→ **Work to complete**
Copy every line from the data below in which the string "holder" can be found.

→ **Material for this exercise**
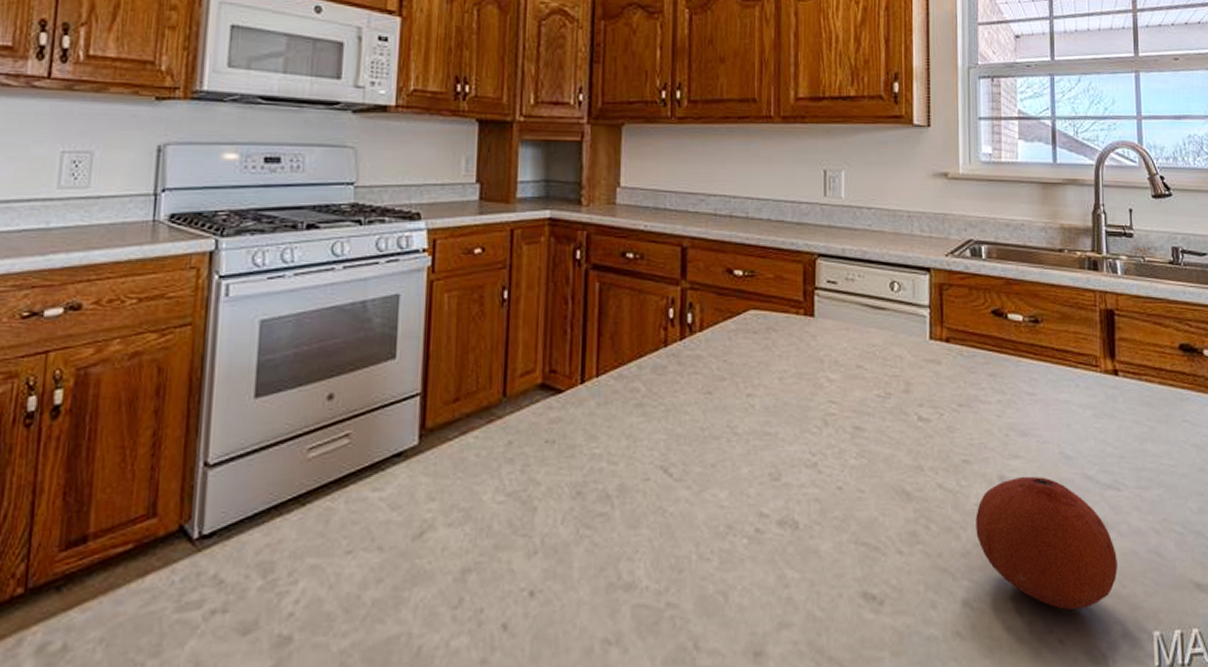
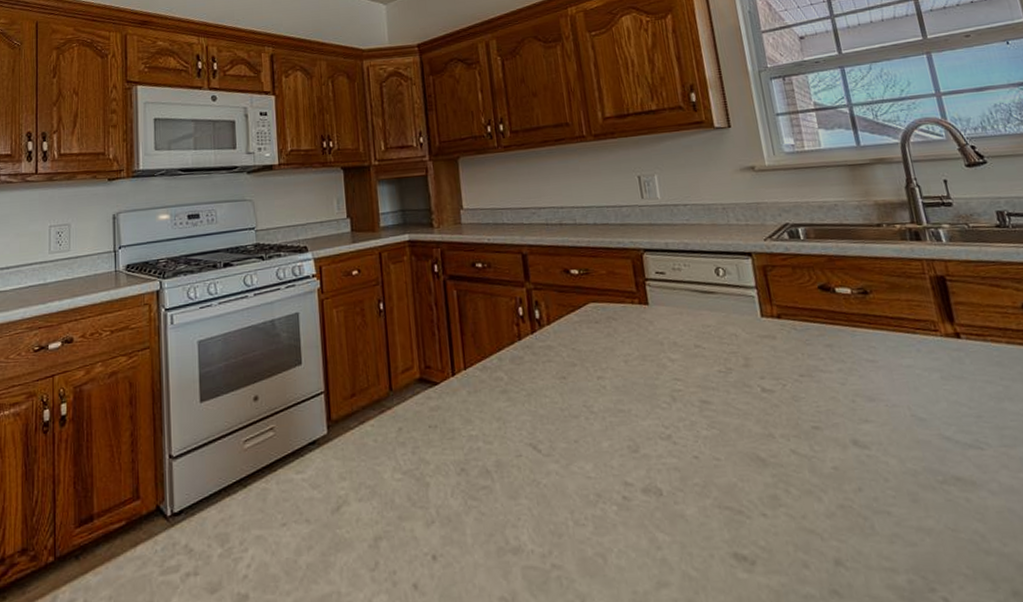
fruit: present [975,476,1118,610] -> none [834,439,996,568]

---

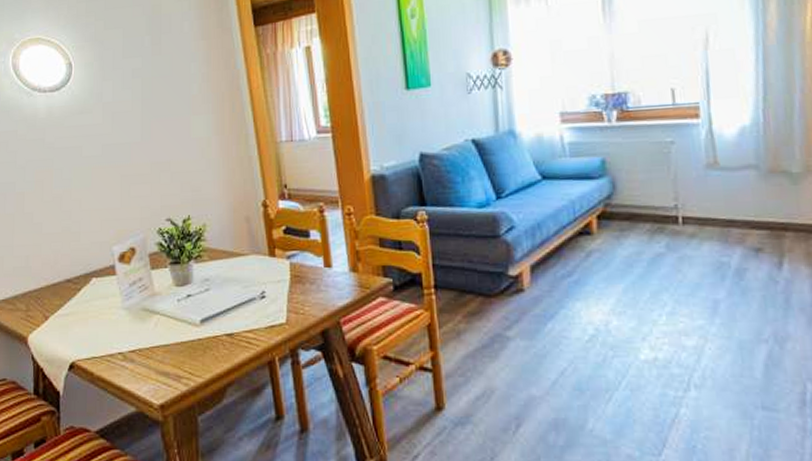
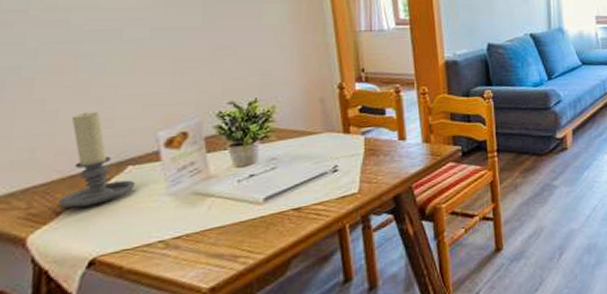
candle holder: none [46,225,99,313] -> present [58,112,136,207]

---

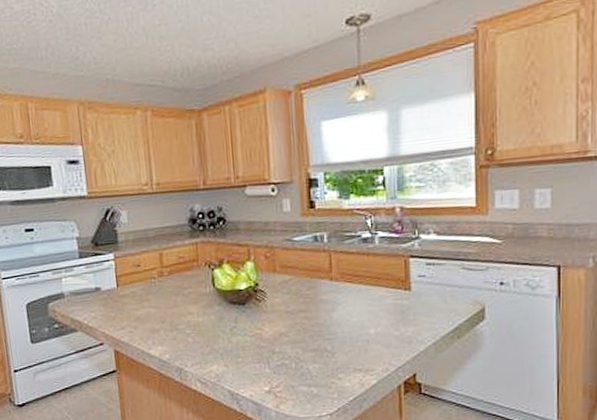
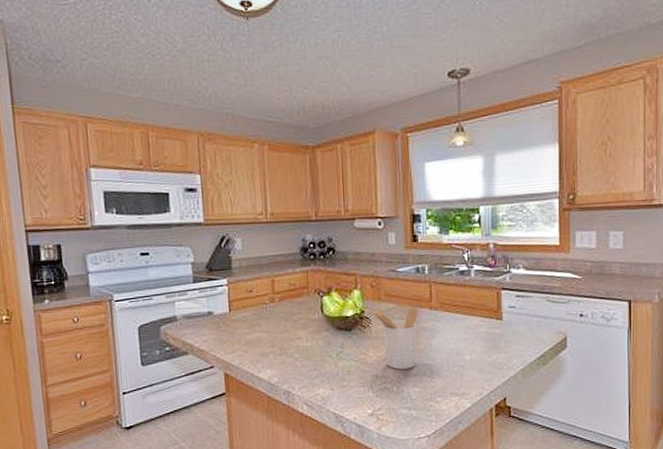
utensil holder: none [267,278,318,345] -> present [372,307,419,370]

→ **Written response**
candle holder: none [46,225,99,313] -> present [58,112,136,207]
utensil holder: none [267,278,318,345] -> present [372,307,419,370]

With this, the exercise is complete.